SimAttachedHAL was MuJoCo-coupled in two places that left a non-MuJoCo SimRollout (the Isaac Sim sidecar of ADR-0045; also ManiSkill3 / SimplerEnv, SAPIEN-backed) half-functional under openral deploy sim:

  1. read_state() reads joint angles from the env's MJCF qpos via mujoco_handles(). With no handle it returned all-zeros/joint_states (and the world-state aggregator, dashboard, and the geometric collision checker that reads it) saw a frozen-at-zero arm.
  2. idle_step() and SimSensorBridge._setup_idle_stepper were gated on mujoco_handles() is not None, so cameras only refreshed while a skill was stepping; an idle non-MuJoCo scene went stale.

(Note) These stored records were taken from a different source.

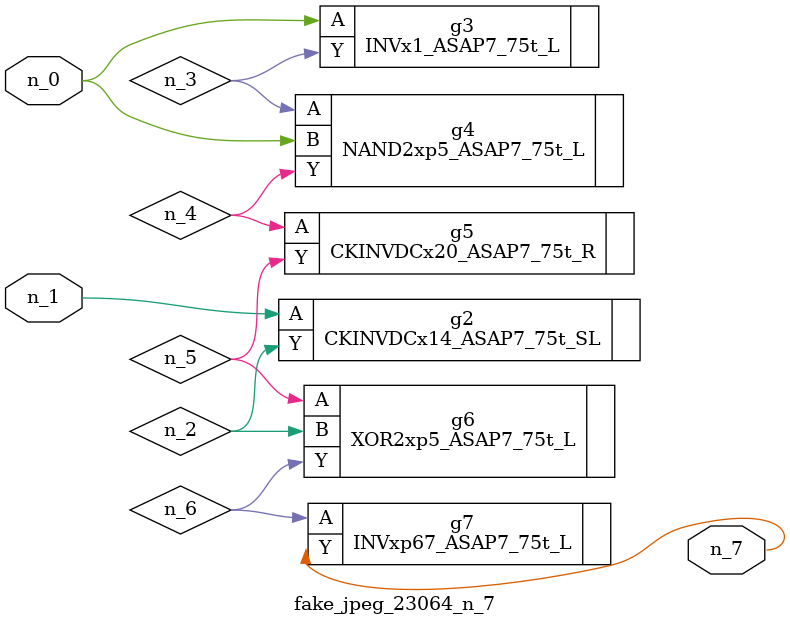
<source format=v>
module fake_jpeg_23064_n_7 (n_0, n_1, n_7);

input n_0;
input n_1;

output n_7;

wire n_3;
wire n_2;
wire n_4;
wire n_6;
wire n_5;

CKINVDCx14_ASAP7_75t_SL g2 ( 
.A(n_1),
.Y(n_2)
);

INVx1_ASAP7_75t_L g3 ( 
.A(n_0),
.Y(n_3)
);

NAND2xp5_ASAP7_75t_L g4 ( 
.A(n_3),
.B(n_0),
.Y(n_4)
);

CKINVDCx20_ASAP7_75t_R g5 ( 
.A(n_4),
.Y(n_5)
);

XOR2xp5_ASAP7_75t_L g6 ( 
.A(n_5),
.B(n_2),
.Y(n_6)
);

INVxp67_ASAP7_75t_L g7 ( 
.A(n_6),
.Y(n_7)
);


endmodule
</source>
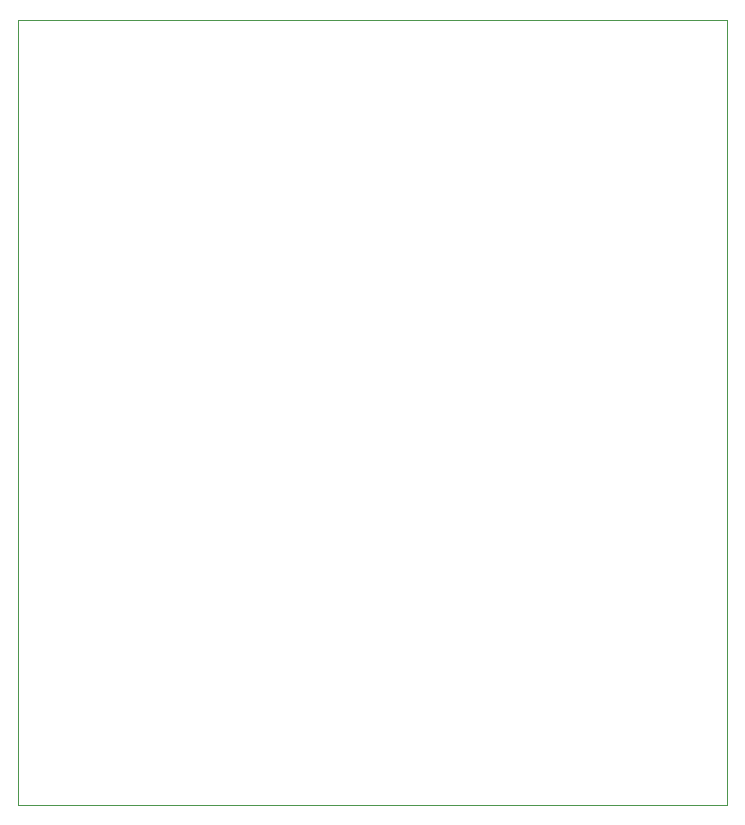
<source format=gbr>
%TF.GenerationSoftware,KiCad,Pcbnew,9.0.4*%
%TF.CreationDate,2025-09-14T11:05:21+01:00*%
%TF.ProjectId,sipo,7369706f-2e6b-4696-9361-645f70636258,rev?*%
%TF.SameCoordinates,Original*%
%TF.FileFunction,Profile,NP*%
%FSLAX46Y46*%
G04 Gerber Fmt 4.6, Leading zero omitted, Abs format (unit mm)*
G04 Created by KiCad (PCBNEW 9.0.4) date 2025-09-14 11:05:21*
%MOMM*%
%LPD*%
G01*
G04 APERTURE LIST*
%TA.AperFunction,Profile*%
%ADD10C,0.050000*%
%TD*%
G04 APERTURE END LIST*
D10*
X100000000Y-52000000D02*
X160000000Y-52000000D01*
X160000000Y-118500000D01*
X100000000Y-118500000D01*
X100000000Y-52000000D01*
M02*

</source>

Neither is Isaac-specific — every non-MuJoCo backend hit both.

Decision

Generalize both to source from the SimRollout, touching only the non-MuJoCo path (the MJCF path is byte-for-byte unchanged):

  • read_state() — when mujoco_handles() is None, build the JointState from obs["joint_positions"] (a 1-D vector in description.joints order) when the backend provides it; pad/truncate to the manifest joint count; fall back to the prior all-zeros only when absent. The Isaac sidecar scenes emit it via a new IsaacSceneBase._joint_positions() hook (the Franka's 9 DOF mapped to the manifest's 8 joints — 7 arm + a mean-finger gripper).
  • idle_step() + _setup_idle_stepper — drop the mujoco_handles() gate. Idle-stepping is valid for any wrapped SimRollout; the method-only-on- SimAttachedHAL exclusion (real HALs never define idle_step) remains the real safety guarantee, and _idle_step_tick's catch-once-and-disable guard still contains a per-tick fault. A zero action is a HOLD for the sim's velocity / OSC-delta controllers.

Safety posture

No real-hardware path is touched and no safety check is weakened — the change improves safety (real joint angles instead of zeros feed the collision checker), and the idle stepper stays gated on the sim-only idle_step method. schema_version stays "0.1".

Tests

tests/unit/test_sim_attached_non_mujoco.py — against a fake non-MuJoCo SimRollout (+ the real franka_panda manifest, no GPU/ROS): read_state uses obs["joint_positions"]; falls back to zeros without it; tolerates a length-mismatched vector; idle_step() advances the env with no MuJoCo handle. tests/sim/test_franka_isaac_deploy_hal.py asserts real (non-zero) joint values live against the Isaac sidecar.

Deferred

Joint velocities still report zero for non-MuJoCo backends (positions only). Driving a LIBERO camera-VLA via deploy needs action-contract alignment (bowl_plate 7-D EE-delta vs the franka manifest's JOINT_POSITION; ADR-0036) — the lift_cube deploy scene sidesteps it.